Make this casserole your own with these fun twists:

  • Protein swaps: Substitute chicken with ground beef, ground turkey, or leftover steak.
  • Low-carb version: Replace rice with cauliflower rice for a lighter meal.
  • Vegetarian option: Skip the chicken and double the veggies or add black beans.
  • Spice control: Add jalapeños for heat or use mild diced tomatoes for less spice.

Pairing Suggestions

This hearty casserole pairs wonderfully with Tex-Mex sides:

  • Fresh garden salad with lime vinaigrette
  • Mexican street corn (Elote)
  • Refried beans or black beans
  • Warm flour or corn tortillas
  • Chips and homemade guacamole

Storage Instructions

  • Refrigerator: Store leftovers in an airtight container for up to 4 days.
  • Freezer: Freeze portions in freezer-safe containers for up to 2 months. Thaw overnight in the fridge before reheating.
  • Reheating: Warm in the oven at 350°F until hot, or microwave individual servings for quick meals.

Popular Questions

1. Can I make this casserole ahead of time?
Yes, assemble the casserole (without baking), cover tightly, and refrigerate for up to 24 hours before baking.

2. Do I need to cook the rice before adding it?
No, instant rice cooks perfectly in the oven with the broth and creamy sauce.

3. Can I use fresh vegetables instead of frozen?
Absolutely!
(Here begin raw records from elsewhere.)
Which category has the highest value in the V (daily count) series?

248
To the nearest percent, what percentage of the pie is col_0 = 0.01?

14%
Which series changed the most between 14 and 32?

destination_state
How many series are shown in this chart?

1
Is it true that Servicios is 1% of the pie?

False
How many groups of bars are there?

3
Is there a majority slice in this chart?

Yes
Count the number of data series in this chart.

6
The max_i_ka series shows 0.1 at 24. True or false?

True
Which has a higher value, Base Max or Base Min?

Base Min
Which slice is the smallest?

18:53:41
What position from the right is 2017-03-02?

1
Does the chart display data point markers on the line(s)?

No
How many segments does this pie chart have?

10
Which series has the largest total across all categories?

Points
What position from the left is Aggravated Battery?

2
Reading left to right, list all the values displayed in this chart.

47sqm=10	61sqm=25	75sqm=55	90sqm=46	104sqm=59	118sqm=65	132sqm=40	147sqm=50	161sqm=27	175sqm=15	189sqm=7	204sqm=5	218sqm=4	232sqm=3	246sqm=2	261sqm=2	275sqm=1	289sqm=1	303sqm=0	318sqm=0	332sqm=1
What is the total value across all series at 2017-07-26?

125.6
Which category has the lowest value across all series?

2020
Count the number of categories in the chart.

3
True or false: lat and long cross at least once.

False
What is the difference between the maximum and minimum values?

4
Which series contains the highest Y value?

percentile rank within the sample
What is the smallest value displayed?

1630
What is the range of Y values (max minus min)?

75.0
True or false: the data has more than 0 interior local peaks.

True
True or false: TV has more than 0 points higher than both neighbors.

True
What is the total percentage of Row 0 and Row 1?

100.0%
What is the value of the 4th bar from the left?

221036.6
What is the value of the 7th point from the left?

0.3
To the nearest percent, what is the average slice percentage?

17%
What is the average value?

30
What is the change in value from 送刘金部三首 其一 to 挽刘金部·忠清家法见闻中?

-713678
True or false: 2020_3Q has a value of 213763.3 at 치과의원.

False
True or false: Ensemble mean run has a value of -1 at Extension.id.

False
Just chop onions and peppers, then sauté lightly before mixing them into the casserole.

Fajita Chicken Casserole
Caroline

Fajita Chicken Casserole

A hearty, Tex-Mex inspired casserole loaded with shredded chicken, rice, peppers, tomatoes, and fajita seasoning, all baked together with a creamy sauce and melted cheese for a family-friendly dinner.
Prep Time 10 minutes
Cook Time 45 minutes
Total Time 55 minutes
Servings: 8 servings
Course: Main Course
Cuisine: Tex-Mex
Calories: 365

Ingredients
  

  • 4 cups shredded cooked chicken (about 3 large breasts)
  • 2 cups instant rice
  • 1 can (10.5 oz) cream of chicken soup
  • 1 cup sour cream
  • 1 cup frozen diced onion and bell pepper blend
  • 1 can (10 oz) diced tomatoes with chilies, undrained
  • 1 1/2 cups chicken broth
  • 1 packet (1.12 oz) fajita seasoning
  • 8 oz (about 2 cups) shredded Mexican blend cheese

Equipment

  • 9×13 casserole dish
  • large mixing bowl
  • measuring cups and spoons
  • aluminum foil

Method
 

  1. Preheat your oven to 350°F. Lightly grease a 9×13 casserole dish.
  2. In a large bowl, combine shredded chicken, instant rice, cream of chicken soup, sour cream, onion and pepper blend, diced tomatoes with chilies, chicken broth, fajita seasoning, and half of the cheese. Mix until fully combined.
  3. Spread the mixture evenly into the prepared casserole dish. Cover with foil and bake for 35 minutes.
  4. Remove the foil, sprinkle the remaining cheese over the top, and bake uncovered for an additional 10 minutes, or until the cheese is melted and bubbly.
  5. Allow the casserole to rest for 5 minutes before serving.

Notes

  • This recipe works best with cooked, shredded chicken—rotisserie chicken is a quick shortcut.
  • For a creamier texture, add an extra ½ cup sour cream.
  • Serve with a squeeze of fresh lime juice for a bright finish.